5 Minutes with Senseye – 6th Discovering Start-Ups Competition Finalist

Senseye (a name chosen to signify guidance and authority) is a Southampton based start-up founded early this year. Levering the IoT, they specialise in advanced predictive analytics and machine learning, bringing to companies the benefits of condition based maintenance but in an easy to use way, with insights delivered using natural human language, so that no technical background is needed and all at a low cost. They have been shortlisted to pitch at the 6th Discovering Competition Finals at Deloitte in London on October 21.

Rob Russell CTO of Senseye shares his insights via this short Q&A:

senseye team resized

From left to right; Simon Kampa (CEO); Alexander Hill; Rob Russell (CTO); Daniel Reid; Harry Rose; Robert Booker

What was the need you saw?

The need we identified is to make businesses more profitable by driving out inefficiencies and unpredictability caused by the machines and equipment they depend on.

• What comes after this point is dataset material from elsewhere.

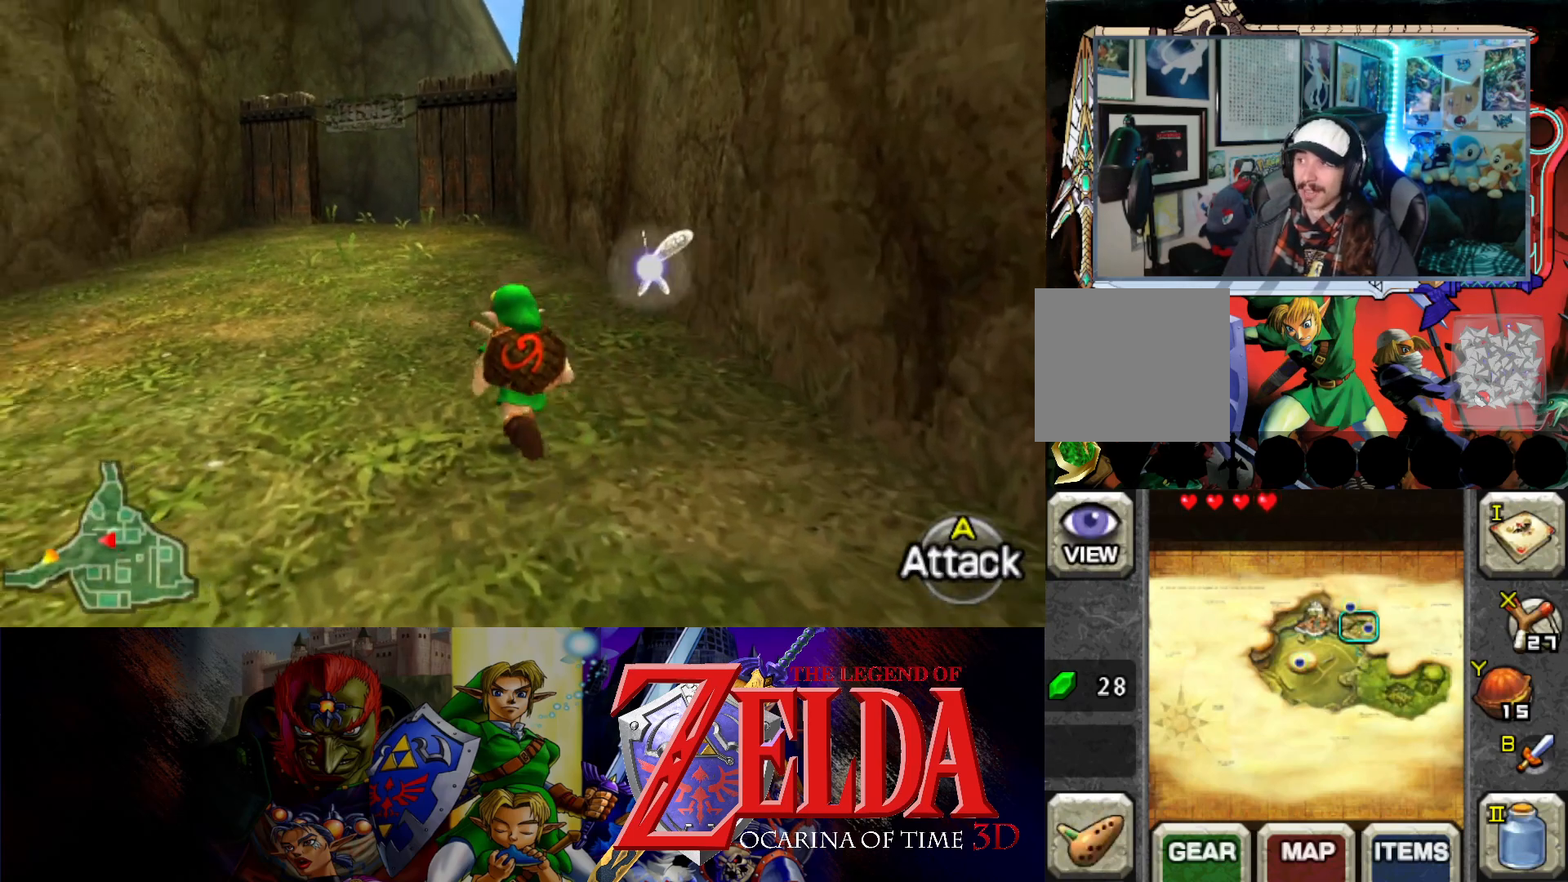
Gameplay with a controller (Xbox layout); each line is a JSON object with the inputs held at the frame after it. "events" lists button and stick changes between this image and that frame as [ms after this image, input, new state], when the widget could be followed in between. Not read: L2 R2 right_stick.
{"buttons": [], "left_stick": "up", "events": [[67, "R1", "down"], [300, "R1", "up"]]}
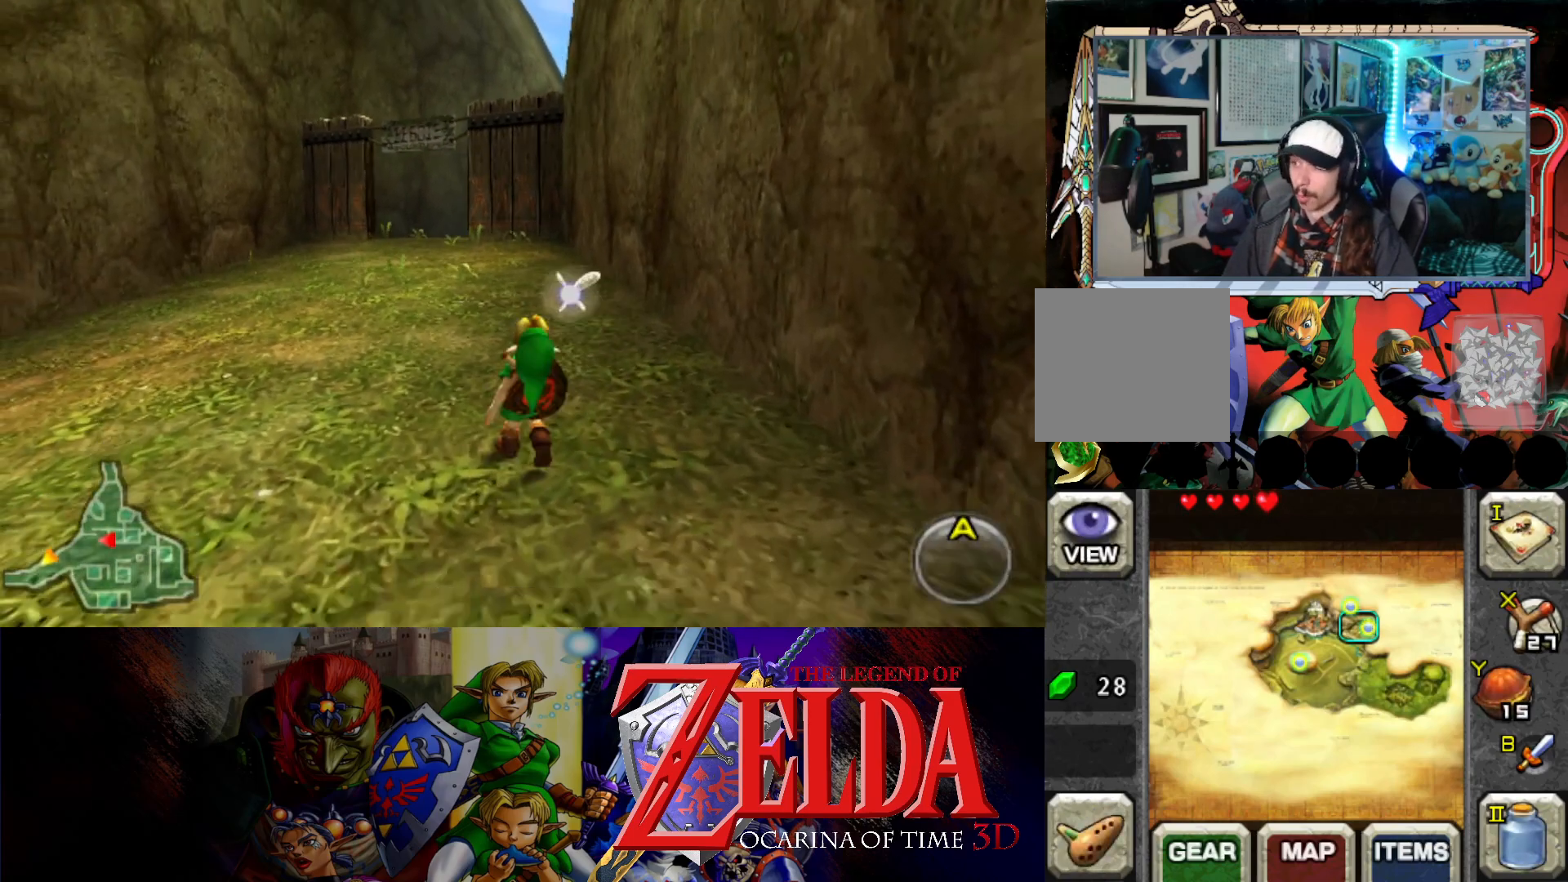
{"buttons": [], "left_stick": "up", "events": []}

The area of condition monitoring is mature, but still has high parries to entry.  At Senseye we are developing an affordable, simple software solution that is sector agnostic and accessible to all.

What technology innovations do you expect to see unfold going into 2016?

The expectation for 2016 is for machine learning is to stimulate business cases that will arise from the establishment of the IoT.  Current IoT deployments are incentivised by specific vertical business cases but there is the opportunity to derive additional value by looking at the data across verticals. This then delivers insights outside the scope of the initial intent for the vertical solutions. 

More of a hope than an expectation is for someone to solve the integration of sensors, gateways and middleware.  There needs to be a evolution to a true plug and play capability and the need for user intervention to be designed out.

Share a key lesson you have learnt over the last year?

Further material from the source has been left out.